**Activity:**
Your answer must hold only the lines below from the line containing "Wood rot that extends beyond a few" through the line containing "your own vehicle", each reproduced exactly.
● ● ● ● ●
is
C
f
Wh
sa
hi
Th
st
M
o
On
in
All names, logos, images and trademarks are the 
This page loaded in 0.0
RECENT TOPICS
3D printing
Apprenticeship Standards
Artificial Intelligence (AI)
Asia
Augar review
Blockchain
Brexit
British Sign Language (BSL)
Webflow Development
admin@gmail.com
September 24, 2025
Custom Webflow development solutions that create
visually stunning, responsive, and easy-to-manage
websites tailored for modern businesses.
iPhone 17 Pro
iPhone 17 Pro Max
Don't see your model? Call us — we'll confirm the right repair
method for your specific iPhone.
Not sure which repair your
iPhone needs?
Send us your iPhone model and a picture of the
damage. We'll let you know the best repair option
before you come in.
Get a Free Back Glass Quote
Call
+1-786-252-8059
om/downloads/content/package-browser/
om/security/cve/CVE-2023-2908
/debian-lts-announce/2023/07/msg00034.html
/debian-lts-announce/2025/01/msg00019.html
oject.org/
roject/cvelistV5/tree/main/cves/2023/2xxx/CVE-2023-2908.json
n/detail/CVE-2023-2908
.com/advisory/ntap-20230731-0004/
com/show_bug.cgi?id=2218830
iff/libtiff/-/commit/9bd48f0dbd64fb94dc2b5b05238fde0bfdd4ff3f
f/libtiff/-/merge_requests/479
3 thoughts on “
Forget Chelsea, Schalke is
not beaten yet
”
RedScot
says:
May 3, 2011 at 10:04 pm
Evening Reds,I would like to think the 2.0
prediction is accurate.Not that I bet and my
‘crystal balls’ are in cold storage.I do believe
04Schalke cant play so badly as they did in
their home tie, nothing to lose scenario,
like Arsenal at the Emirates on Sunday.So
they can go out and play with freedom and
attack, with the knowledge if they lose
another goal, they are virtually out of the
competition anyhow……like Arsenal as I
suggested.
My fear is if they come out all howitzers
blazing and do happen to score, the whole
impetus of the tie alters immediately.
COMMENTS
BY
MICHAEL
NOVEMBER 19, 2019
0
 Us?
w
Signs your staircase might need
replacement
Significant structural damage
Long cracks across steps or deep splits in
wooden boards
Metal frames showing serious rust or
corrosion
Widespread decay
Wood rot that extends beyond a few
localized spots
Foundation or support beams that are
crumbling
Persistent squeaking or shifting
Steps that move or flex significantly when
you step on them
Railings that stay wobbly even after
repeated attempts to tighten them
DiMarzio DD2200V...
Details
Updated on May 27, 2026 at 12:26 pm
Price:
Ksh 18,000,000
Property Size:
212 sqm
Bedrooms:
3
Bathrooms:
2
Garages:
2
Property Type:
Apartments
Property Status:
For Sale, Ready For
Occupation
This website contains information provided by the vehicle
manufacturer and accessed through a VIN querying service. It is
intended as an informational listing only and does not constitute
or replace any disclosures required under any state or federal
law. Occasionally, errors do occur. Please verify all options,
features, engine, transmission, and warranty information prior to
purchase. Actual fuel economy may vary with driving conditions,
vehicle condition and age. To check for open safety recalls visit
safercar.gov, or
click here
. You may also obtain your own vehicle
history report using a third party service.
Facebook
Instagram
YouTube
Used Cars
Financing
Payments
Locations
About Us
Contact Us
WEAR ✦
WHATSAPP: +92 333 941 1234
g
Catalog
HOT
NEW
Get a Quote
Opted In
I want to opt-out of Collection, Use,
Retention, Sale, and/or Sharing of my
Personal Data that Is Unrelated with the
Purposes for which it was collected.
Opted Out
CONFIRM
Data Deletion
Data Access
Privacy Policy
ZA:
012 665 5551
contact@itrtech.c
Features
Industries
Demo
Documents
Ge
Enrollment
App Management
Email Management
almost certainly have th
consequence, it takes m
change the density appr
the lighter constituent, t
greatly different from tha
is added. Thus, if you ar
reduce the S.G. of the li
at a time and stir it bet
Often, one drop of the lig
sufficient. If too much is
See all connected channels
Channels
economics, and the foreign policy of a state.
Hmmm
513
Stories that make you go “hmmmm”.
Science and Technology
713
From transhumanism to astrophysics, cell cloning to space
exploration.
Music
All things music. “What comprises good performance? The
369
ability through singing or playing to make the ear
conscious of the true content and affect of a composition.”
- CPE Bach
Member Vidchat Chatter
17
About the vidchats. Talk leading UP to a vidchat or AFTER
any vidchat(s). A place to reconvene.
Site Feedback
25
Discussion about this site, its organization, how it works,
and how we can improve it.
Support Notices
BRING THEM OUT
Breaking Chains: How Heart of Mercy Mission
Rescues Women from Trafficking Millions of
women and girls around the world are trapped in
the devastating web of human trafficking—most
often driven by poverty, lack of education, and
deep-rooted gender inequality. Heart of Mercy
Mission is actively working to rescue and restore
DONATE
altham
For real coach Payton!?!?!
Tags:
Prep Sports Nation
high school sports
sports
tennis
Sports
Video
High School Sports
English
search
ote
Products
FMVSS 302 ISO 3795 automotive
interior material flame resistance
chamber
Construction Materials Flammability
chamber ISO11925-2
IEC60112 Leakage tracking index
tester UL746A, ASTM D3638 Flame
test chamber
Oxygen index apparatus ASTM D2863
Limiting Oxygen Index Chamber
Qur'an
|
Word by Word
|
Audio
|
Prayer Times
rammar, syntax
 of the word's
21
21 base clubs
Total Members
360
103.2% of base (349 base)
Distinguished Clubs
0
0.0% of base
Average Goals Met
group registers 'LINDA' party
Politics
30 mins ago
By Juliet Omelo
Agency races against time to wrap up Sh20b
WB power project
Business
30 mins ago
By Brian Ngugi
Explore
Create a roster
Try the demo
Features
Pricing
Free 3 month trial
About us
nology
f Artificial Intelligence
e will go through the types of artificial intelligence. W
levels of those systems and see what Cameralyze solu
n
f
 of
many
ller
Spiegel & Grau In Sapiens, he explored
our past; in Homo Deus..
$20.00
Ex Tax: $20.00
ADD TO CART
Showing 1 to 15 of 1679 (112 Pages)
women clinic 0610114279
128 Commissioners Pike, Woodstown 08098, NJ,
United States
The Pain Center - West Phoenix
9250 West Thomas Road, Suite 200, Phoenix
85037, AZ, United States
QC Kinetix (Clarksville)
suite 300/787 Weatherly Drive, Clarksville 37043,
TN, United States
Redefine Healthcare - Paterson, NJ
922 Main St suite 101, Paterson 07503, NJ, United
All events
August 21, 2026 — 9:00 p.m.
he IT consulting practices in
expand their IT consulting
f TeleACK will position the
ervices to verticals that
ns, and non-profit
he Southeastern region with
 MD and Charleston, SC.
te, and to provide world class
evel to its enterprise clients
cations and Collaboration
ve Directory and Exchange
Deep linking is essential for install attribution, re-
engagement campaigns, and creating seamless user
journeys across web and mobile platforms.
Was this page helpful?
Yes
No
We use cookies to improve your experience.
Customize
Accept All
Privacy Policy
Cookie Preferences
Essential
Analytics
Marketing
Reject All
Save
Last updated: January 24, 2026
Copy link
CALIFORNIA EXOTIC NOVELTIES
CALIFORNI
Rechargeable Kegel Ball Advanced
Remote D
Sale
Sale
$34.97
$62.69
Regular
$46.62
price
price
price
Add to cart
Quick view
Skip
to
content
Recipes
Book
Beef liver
● ● ● ● ●
**Response for this exercise:**
Wood rot that extends beyond a few
localized spots
Foundation or support beams that are
crumbling
Persistent squeaking or shifting
Steps that move or flex significantly when
you step on them
Railings that stay wobbly even after
repeated attempts to tighten them
DiMarzio DD2200V...
Details
Updated on May 27, 2026 at 12:26 pm
Price:
Ksh 18,000,000
Property Size:
212 sqm
Bedrooms:
3
Bathrooms:
2
Garages:
2
Property Type:
Apartments
Property Status:
For Sale, Ready For
Occupation
This website contains information provided by the vehicle
manufacturer and accessed through a VIN querying service. It is
intended as an informational listing only and does not constitute
or replace any disclosures required under any state or federal
law. Occasionally, errors do occur. Please verify all options,
features, engine, transmission, and warranty information prior to
purchase. Actual fuel economy may vary with driving conditions,
vehicle condition and age. To check for open safety recalls visit
safercar.gov, or
click here
. You may also obtain your own vehicle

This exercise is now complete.